При мысли о том, что когда-то мы были друзьями, меня затошнило.
Вся полиция Мунлайт-Бея была подкуплена теми, кто пытался замолчать катастрофу. Причины у копов были разные: у большинства страх, у других ложный патриотизм, у третьих пачки денег из неподконтрольных сенату статей финансирования секретных исследований. Более того, их привлекли к поискам резусов и людей, которые сбежали из лаборатории больше двух лет назад. В ту ночь многие из них были укушены, исцарапаны или заражены каким-нибудь другим способом. Копам грозила опасность «превратиться», и они согласились участвовать в заговоре, надеясь стать первыми в очереди, когда будет найдено лекарство, позволяющее бороться с ретровирусом.
Подкупить Мануэля деньгами было нельзя. Ложным патриотизмом он тоже не страдал. С помощью страха можно поставить на колени любого, но в данном случае страх был ни при чем.
Исследования, которые проводили в Уиверне, не только вызвали катастрофу, но и позволили сделать несколько крупных открытий. Видимо, некоторые эксперименты дали результаты, которые можно было использовать для лечения генетических болезней.
Мануэль продал свою душу в надежде, что один из этих экспериментов поможет Тоби. И я догадывался, что несчастный отец мечтает не только об интеллектуальных, но и о физических изменениях.
Повышение интеллекта было вполне достижимо. Мы знали, что некоторые уивернские разработки предусматривали такое и позволяли получить обнадеживающие результаты. Доказательством был ум Орсона.
— Как поживает Тоби? — спросил я.
За моей спиной раздался негромкий, но ощутимый скрип выдвигающегося ящика. Ящика с ножами.
Встав между Бобби и Мануэлем, я хотел всего лишь предотвратить столкновение, а не прикрыть Бобби и дать ему возможность вооружиться. Мне хотелось сказать другу, чтобы он остыл, но я не знал, как это сделать, не насторожив Мануэля.
Кроме того, в некоторых случаях инстинкт Бобби оказывался вернее моего. Если Бобби считал, что дело кончится насилием, возможно, его действия были правильными.
Видимо, мой вопрос заглушил скрип ящика; Мануэль не подал виду, что слышал его.
Отчаянная гордость не смягчила его гнева. Трогательное слилось с устрашающим.
— Он читает. Лучше. Быстрее. Более осмысленно. Делает успехи в математике. А что в этом плохого? Разве это преступление?
Я покачал головой.
Хотя многие люди смеются над внешностью Тоби или дразнят его, он не лишен привлекательности. Толстая шея, сутулые плечи, короткие руки и плотные ноги делают его похожим на доброго гнома из сказок, которыми я зачитывался в детстве. Нависший покатый лоб, низко посаженные уши, мягкие черты лица и складки у внутренних уголков глаз придают Тоби мечтательный вид, полностью соответствующий его кроткой и незлобивой натуре.

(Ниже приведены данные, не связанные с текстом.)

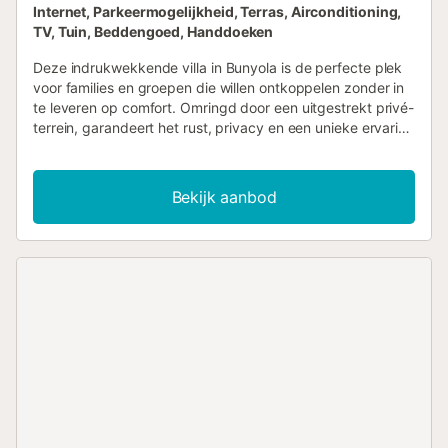
Internet, Parkeermogelijkheid, Terras, Airconditioning,
TV, Tuin, Beddengoed, Handdoeken
Deze indrukwekkende villa in Bunyola is de perfecte plek
voor families en groepen die willen ontkoppelen zonder in
te leveren op comfort. Omringd door een uitgestrekt privé-
terrein, garandeert het rust, privacy en een unieke ervaring
in het hart van de natuur. De accommodatie is verdeeld
over twee verdiepingen, met kamers op zowel de begane
grond als de eerste verdieping, wat zorgt voor een
Bekijk aanbod
comfortabele en functionele indeling voor de hele groep.
Met capaciteit voor maximaal 14 gasten is de villa
verdeeld over 6 slaapkamers met elk twee
eenpersoonsbedden en een eigen badkamer. De zevende
kamer heeft een onderschuifbed en een externe
badkamer. Binnen vindt u alle benodigde voorzieningen
voor een perfect verblijf: airconditioning in de
slaapkamers, centrale verwarming, een open haard en een
volledig uitgeruste keuken met koelkast, vriezer, oven,
magnetron, vaatwasser, koffiezetapparaat, wasmachine
en al het benodigde keukengerei. Daarnaast beschikt de
villa over WiFi en een TV. Het buitengedeelte is ideaal om
te genieten van het mediterrane klimaat, met een goed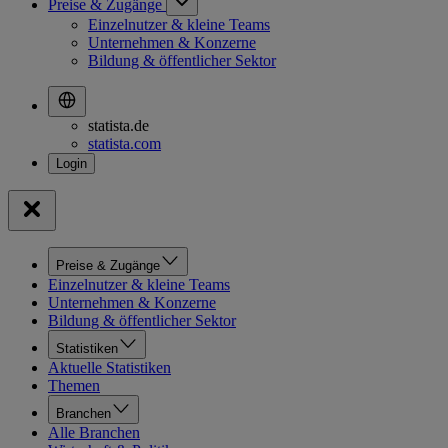
Preise & Zugänge
Einzelnutzer & kleine Teams
Unternehmen & Konzerne
Bildung & öffentlicher Sektor
statista.de
statista.com
Preise & Zugänge
Einzelnutzer & kleine Teams
Unternehmen & Konzerne
Bildung & öffentlicher Sektor
Statistiken
Aktuelle Statistiken
Themen
Branchen
Alle Branchen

Несмотря на свою неполноценность, Тоби всегда доволен и счастлив. Я боюсь только одного: уивернские снадобья могут поднять интеллект мальчика до такой степени, что он начнет осознавать свою ущербность, но так и не достигнет среднего коэффициента умственного развития. Если у Тоби украдут наивность и заставят страдать, это убьет его.

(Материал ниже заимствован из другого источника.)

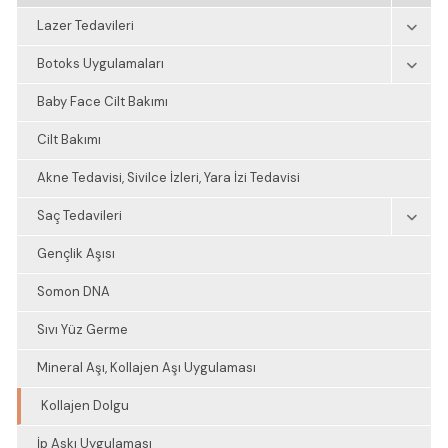
Lazer Tedavileri
Botoks Uygulamaları
Baby Face Cilt Bakımı
Cilt Bakımı
Akne Tedavisi, Sivilce İzleri, Yara İzi Tedavisi
Saç Tedavileri
Gençlik Aşısı
Somon DNA
Sıvı Yüz Germe
Mineral Aşı, Kollajen Aşı Uygulaması
Kollajen Dolgu
İp Askı Uygulaması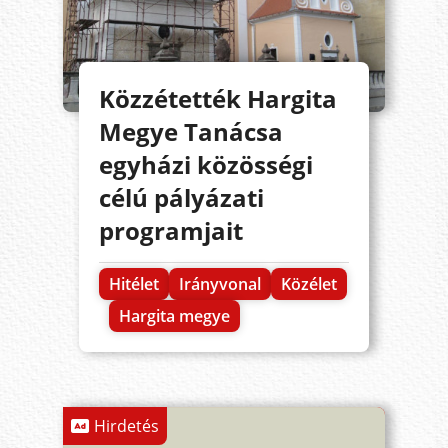
Közzétették Hargita
Megye Tanácsa
egyházi közösségi
célú pályázati
programjait
Hitélet
Irányvonal
Közélet
Hargita megye
Hirdetés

Я все знаю о неудовлетворенных желаниях и бесплодной тоске по тому, что доступно другим.
Хотя трудно поверить, что генная инженерия сможет дать Тоби другую внешность, я боюсь, что такая попытка будет предпринята и он не вынесет того, что увидит в зеркале. Те, кто не видит красоты в лице больного синдромом Дауна, либо вообще слепы к красоте, либо так боятся всякого отличия, что в лучшем случае отворачиваются при встрече с таким человеком. В любом лице — даже самом неказистом или очень некрасивом — есть отсвет божественного образа, отражением которого мы являемся, и если вы посмотрите на такого человека без предубеждения, то увидите лучащуюся красоту, которая подарит вам радость. Останется ли это сияние в Тоби, если умникам из Уиверна удастся радикально изменить его внешность?
— Теперь у него есть будущее, — сказал Мануэль.
— Только никуда не отсылай его! — взмолился я.
— Я хочу, чтобы он занял высокое положение.
— Он перестанет быть твоим сыном.
— Зато в конце концов станет тем, кем должен был стать.